The goal here, of course, was to distort the audience’s understanding of a simple news event – Israel’s attack on a hospital in violation of international law to kill journalists and emergency workers, also in violation of international law – to ensure any loss of sympathy with Israel was kept to a minimum.
The media’s role in artificially sustaining support for Israel, in the face of all the evidence of its crimes, has been absolutely essential to smoothing the path, over the past two years, to genocide.
Once you understand how the media pervert the normal news cycle when it serves larger political purposes, the strange presentation of other events starts to make more sense. Such as the minimal coverage of police detaining George Galloway, a former MP and leader of a UK political party, at Gatwick airport at the weekend under draconian terrorism laws. Galloway also had his electronic devices seized.
His detention alone should have been a big news story. But there was also plenty of extra news “value” that could have been extracted from it.
The story was more than ripe for follow-ups, given Galloway’s outspokenness about Israel and its genocide in Gaza; the Starmer government’s efforts to silence dissent on Gaza from journalists, lawyers and now politicians using terrorism laws; and the government’s recent abuses of the terrorism laws to proscribe for the first time in British history the direct-action group Palestine Action, which has been targeting weapons factories in the UK, like the Israeli firm Elbit’s, supplying Israel with the tools to carry out the Gaza genocide.
Were the Russian government to detain and seize the electronic devices of a politician critical of Putin’s policies in Ukraine, we all know how the British media would cover that story. There would be endless follow-ups of Putin’s growing and ruthless authoritarianism, of the struggle of critics to speak openly about events in Ukraine, of the need for more sanctions on Russia, and so on.
Contrast that to the coverage of Galloway’s persecution – which comes in the wake, also largely unreported, of a growing number of arrests and investigations of journalists and lawyers under the same terrorism laws after they have criticised the Starmer government’s complicity in the Gaza genocide.
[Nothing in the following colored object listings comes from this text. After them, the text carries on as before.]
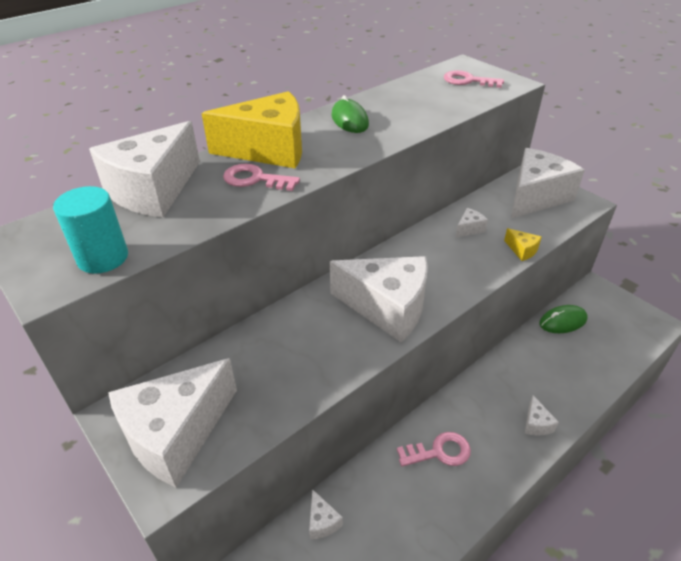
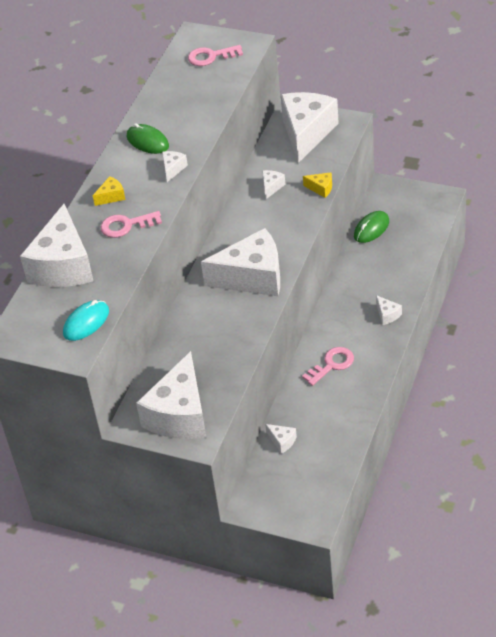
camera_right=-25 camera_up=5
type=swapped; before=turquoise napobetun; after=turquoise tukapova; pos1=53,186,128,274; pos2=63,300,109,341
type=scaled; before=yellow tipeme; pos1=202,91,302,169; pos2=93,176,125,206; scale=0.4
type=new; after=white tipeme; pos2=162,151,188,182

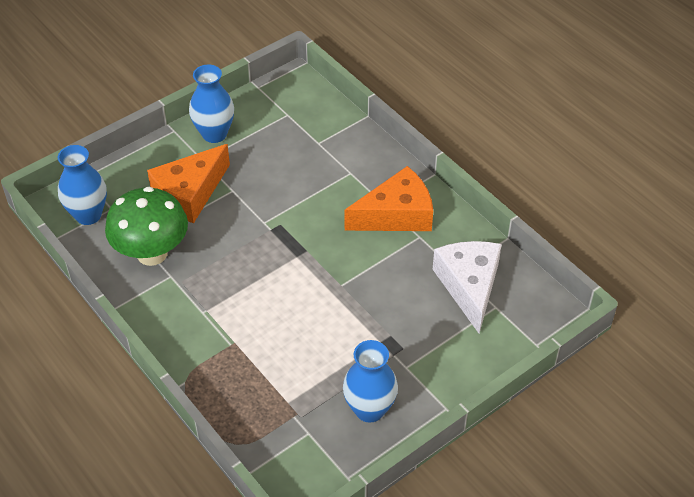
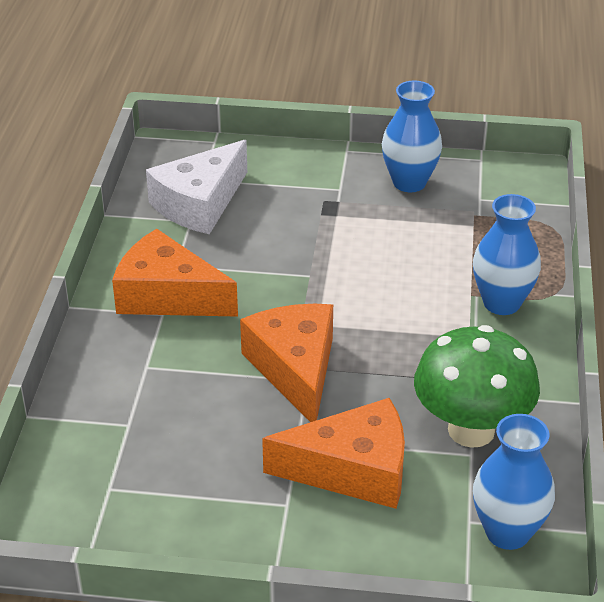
camera_right=-135 camera_up=-10
type=shifted; before=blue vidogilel; pos1=189,65,234,143; pos2=473,194,541,315
type=new; after=orange tipeme; pos2=240,304,333,422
Notice two days later the lack of follow-ups in the British media on Galloway’s detention. Outlets have reported the breaking story – one in which headlines connect Galloway to “terrorism” – but not issued follow-ups whose headlines might push back against the authoritarian over-reach of the British security state overseen by Starmer.

In this case, the breaking story serves the British establishment’s interests in implicitly vilifying Galloway far better than any follow-up.
A follow-up would either have to “put up” – that is, provide a rationale for detaining Galloway under terrorism laws that, we can infer, doesn’t exist – or interrogate the narrative the government has been manufacturing to justify its persecution of regime dissidents.
Paradoxically, the only outlet that has offered a follow-up – as shown in the screenshot above of a Google search late this afternoon – was from the rightwing Israeli outlet The Jerusalem Post. Uniquely, its headline “‘Politically motivated intimidation’: George Galloway reportedly detained at Gatwick airport” captures the story the British media is carefully avoiding.
The media aren’t reporting the news. They are shaping the news to shape our minds, our perceptions, our sympathies. Until we grasp that simple fact, we will continue cheering those whose only goal is to keep oppressing us and enriching themselves.